What is required:
Please reproduce each of the following entries exactly.

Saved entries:
----
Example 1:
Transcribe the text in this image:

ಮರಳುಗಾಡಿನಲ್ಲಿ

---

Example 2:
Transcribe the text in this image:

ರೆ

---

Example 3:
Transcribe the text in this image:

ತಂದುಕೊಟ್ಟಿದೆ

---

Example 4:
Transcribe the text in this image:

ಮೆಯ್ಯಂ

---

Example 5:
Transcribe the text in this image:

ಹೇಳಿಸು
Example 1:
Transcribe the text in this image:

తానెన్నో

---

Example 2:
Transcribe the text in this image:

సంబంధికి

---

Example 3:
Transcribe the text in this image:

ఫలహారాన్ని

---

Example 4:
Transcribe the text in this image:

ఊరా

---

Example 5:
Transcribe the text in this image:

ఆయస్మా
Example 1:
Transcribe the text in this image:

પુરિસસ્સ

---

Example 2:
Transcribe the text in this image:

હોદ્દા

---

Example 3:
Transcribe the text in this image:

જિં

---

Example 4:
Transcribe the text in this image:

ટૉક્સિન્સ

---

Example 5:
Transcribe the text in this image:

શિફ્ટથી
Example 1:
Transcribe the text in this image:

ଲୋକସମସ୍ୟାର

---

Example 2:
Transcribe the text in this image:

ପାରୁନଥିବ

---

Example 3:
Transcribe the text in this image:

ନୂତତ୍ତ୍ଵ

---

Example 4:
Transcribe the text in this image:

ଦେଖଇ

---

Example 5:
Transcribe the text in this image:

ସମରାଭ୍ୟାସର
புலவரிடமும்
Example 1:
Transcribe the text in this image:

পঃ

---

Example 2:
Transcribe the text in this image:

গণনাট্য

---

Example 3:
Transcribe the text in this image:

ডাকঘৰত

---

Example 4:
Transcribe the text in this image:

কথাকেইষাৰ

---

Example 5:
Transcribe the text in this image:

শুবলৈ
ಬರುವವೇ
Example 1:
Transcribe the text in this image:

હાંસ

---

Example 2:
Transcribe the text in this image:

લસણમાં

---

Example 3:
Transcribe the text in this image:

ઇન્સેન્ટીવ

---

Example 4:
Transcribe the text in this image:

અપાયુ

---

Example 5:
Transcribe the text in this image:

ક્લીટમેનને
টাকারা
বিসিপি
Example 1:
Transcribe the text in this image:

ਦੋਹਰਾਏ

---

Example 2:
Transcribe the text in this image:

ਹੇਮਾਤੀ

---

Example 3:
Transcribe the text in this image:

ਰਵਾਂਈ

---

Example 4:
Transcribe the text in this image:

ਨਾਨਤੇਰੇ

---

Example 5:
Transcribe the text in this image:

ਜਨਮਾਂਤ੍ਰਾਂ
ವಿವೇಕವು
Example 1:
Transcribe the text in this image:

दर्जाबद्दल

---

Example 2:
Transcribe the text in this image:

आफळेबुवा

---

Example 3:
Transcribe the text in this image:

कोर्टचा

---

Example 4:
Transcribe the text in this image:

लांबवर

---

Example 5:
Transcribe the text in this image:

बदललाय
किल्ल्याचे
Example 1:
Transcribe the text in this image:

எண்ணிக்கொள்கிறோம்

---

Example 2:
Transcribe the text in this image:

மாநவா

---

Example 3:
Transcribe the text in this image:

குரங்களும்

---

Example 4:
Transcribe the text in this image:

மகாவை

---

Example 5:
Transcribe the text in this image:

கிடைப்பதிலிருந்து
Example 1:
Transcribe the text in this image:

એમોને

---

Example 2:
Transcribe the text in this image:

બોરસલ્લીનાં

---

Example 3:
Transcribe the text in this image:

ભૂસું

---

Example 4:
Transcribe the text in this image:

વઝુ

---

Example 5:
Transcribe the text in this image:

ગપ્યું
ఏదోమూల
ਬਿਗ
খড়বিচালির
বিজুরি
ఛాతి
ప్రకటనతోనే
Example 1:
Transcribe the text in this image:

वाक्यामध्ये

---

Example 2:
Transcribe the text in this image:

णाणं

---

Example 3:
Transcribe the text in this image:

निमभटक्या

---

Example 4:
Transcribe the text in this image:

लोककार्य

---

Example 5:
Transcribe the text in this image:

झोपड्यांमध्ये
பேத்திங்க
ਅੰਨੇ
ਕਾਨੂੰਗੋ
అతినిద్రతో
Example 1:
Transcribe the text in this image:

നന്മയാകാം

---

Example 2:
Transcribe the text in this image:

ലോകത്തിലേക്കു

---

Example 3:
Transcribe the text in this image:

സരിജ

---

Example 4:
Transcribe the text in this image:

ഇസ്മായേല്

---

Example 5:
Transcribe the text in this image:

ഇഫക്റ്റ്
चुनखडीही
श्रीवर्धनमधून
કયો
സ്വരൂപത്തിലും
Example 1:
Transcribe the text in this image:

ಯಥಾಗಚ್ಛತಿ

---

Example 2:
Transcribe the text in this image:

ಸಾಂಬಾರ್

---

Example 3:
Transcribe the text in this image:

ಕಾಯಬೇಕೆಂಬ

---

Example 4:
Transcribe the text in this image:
----
Response for this exercise:
Example 1:
Transcribe the text in this image:

ಮರಳುಗಾಡಿನಲ್ಲಿ

---

Example 2:
Transcribe the text in this image:

ರೆ

---

Example 3:
Transcribe the text in this image:

ತಂದುಕೊಟ್ಟಿದೆ

---

Example 4:
Transcribe the text in this image:

ಮೆಯ್ಯಂ

---

Example 5:
Transcribe the text in this image:

ಹೇಳಿಸು
Example 1:
Transcribe the text in this image:

తానెన్నో

---

Example 2:
Transcribe the text in this image:

సంబంధికి

---

Example 3:
Transcribe the text in this image:

ఫలహారాన్ని

---

Example 4:
Transcribe the text in this image:

ఊరా

---

Example 5:
Transcribe the text in this image:

ఆయస్మా
Example 1:
Transcribe the text in this image:

પુરિસસ્સ

---

Example 2:
Transcribe the text in this image:

હોદ્દા

---

Example 3:
Transcribe the text in this image:

જિં

---

Example 4:
Transcribe the text in this image:

ટૉક્સિન્સ

---

Example 5:
Transcribe the text in this image:

શિફ્ટથી
Example 1:
Transcribe the text in this image:

ଲୋକସମସ୍ୟାର

---

Example 2:
Transcribe the text in this image:

ପାରୁନଥିବ

---

Example 3:
Transcribe the text in this image:

ନୂତତ୍ତ୍ଵ

---

Example 4:
Transcribe the text in this image:

ଦେଖଇ

---

Example 5:
Transcribe the text in this image:

ସମରାଭ୍ୟାସର
புலவரிடமும்
Example 1:
Transcribe the text in this image:

পঃ

---

Example 2:
Transcribe the text in this image:

গণনাট্য

---

Example 3:
Transcribe the text in this image:

ডাকঘৰত

---

Example 4:
Transcribe the text in this image:

কথাকেইষাৰ

---

Example 5:
Transcribe the text in this image:

শুবলৈ
ಬರುವವೇ
Example 1:
Transcribe the text in this image:

હાંસ

---

Example 2:
Transcribe the text in this image:

લસણમાં

---

Example 3:
Transcribe the text in this image:

ઇન્સેન્ટીવ

---

Example 4:
Transcribe the text in this image:

અપાયુ

---

Example 5:
Transcribe the text in this image:

ક્લીટમેનને
টাকারা
বিসিপি
Example 1:
Transcribe the text in this image:

ਦੋਹਰਾਏ

---

Example 2:
Transcribe the text in this image:

ਹੇਮਾਤੀ

---

Example 3:
Transcribe the text in this image:

ਰਵਾਂਈ

---

Example 4:
Transcribe the text in this image:

ਨਾਨਤੇਰੇ

---

Example 5:
Transcribe the text in this image:

ਜਨਮਾਂਤ੍ਰਾਂ
ವಿವೇಕವು
Example 1:
Transcribe the text in this image:

दर्जाबद्दल

---

Example 2:
Transcribe the text in this image:

आफळेबुवा

---

Example 3:
Transcribe the text in this image:

कोर्टचा

---

Example 4:
Transcribe the text in this image:

लांबवर

---

Example 5:
Transcribe the text in this image:

बदललाय
किल्ल्याचे
Example 1:
Transcribe the text in this image:

எண்ணிக்கொள்கிறோம்

---

Example 2:
Transcribe the text in this image:

மாநவா

---

Example 3:
Transcribe the text in this image:

குரங்களும்

---

Example 4:
Transcribe the text in this image:

மகாவை

---

Example 5:
Transcribe the text in this image:

கிடைப்பதிலிருந்து
Example 1:
Transcribe the text in this image:

એમોને

---

Example 2:
Transcribe the text in this image:

બોરસલ્લીનાં

---

Example 3:
Transcribe the text in this image:

ભૂસું

---

Example 4:
Transcribe the text in this image:

વઝુ

---

Example 5:
Transcribe the text in this image:

ગપ્યું
ఏదోమూల
ਬਿਗ
খড়বিচালির
বিজুরি
ఛాతి
ప్రకటనతోనే
Example 1:
Transcribe the text in this image:

वाक्यामध्ये

---

Example 2:
Transcribe the text in this image:

णाणं

---

Example 3:
Transcribe the text in this image:

निमभटक्या

---

Example 4:
Transcribe the text in this image:

लोककार्य

---

Example 5:
Transcribe the text in this image:

झोपड्यांमध्ये
பேத்திங்க
ਅੰਨੇ
ਕਾਨੂੰਗੋ
అతినిద్రతో
Example 1:
Transcribe the text in this image:

നന്മയാകാം

---

Example 2:
Transcribe the text in this image:

ലോകത്തിലേക്കു

---

Example 3:
Transcribe the text in this image:

സരിജ

---

Example 4:
Transcribe the text in this image:

ഇസ്മായേല്

---

Example 5:
Transcribe the text in this image:

ഇഫക്റ്റ്
चुनखडीही
श्रीवर्धनमधून
કયો
സ്വരൂപത്തിലും
Example 1:
Transcribe the text in this image:

ಯಥಾಗಚ್ಛತಿ

---

Example 2:
Transcribe the text in this image:

ಸಾಂಬಾರ್

---

Example 3:
Transcribe the text in this image:

ಕಾಯಬೇಕೆಂಬ

---

Example 4:
Transcribe the text in this image:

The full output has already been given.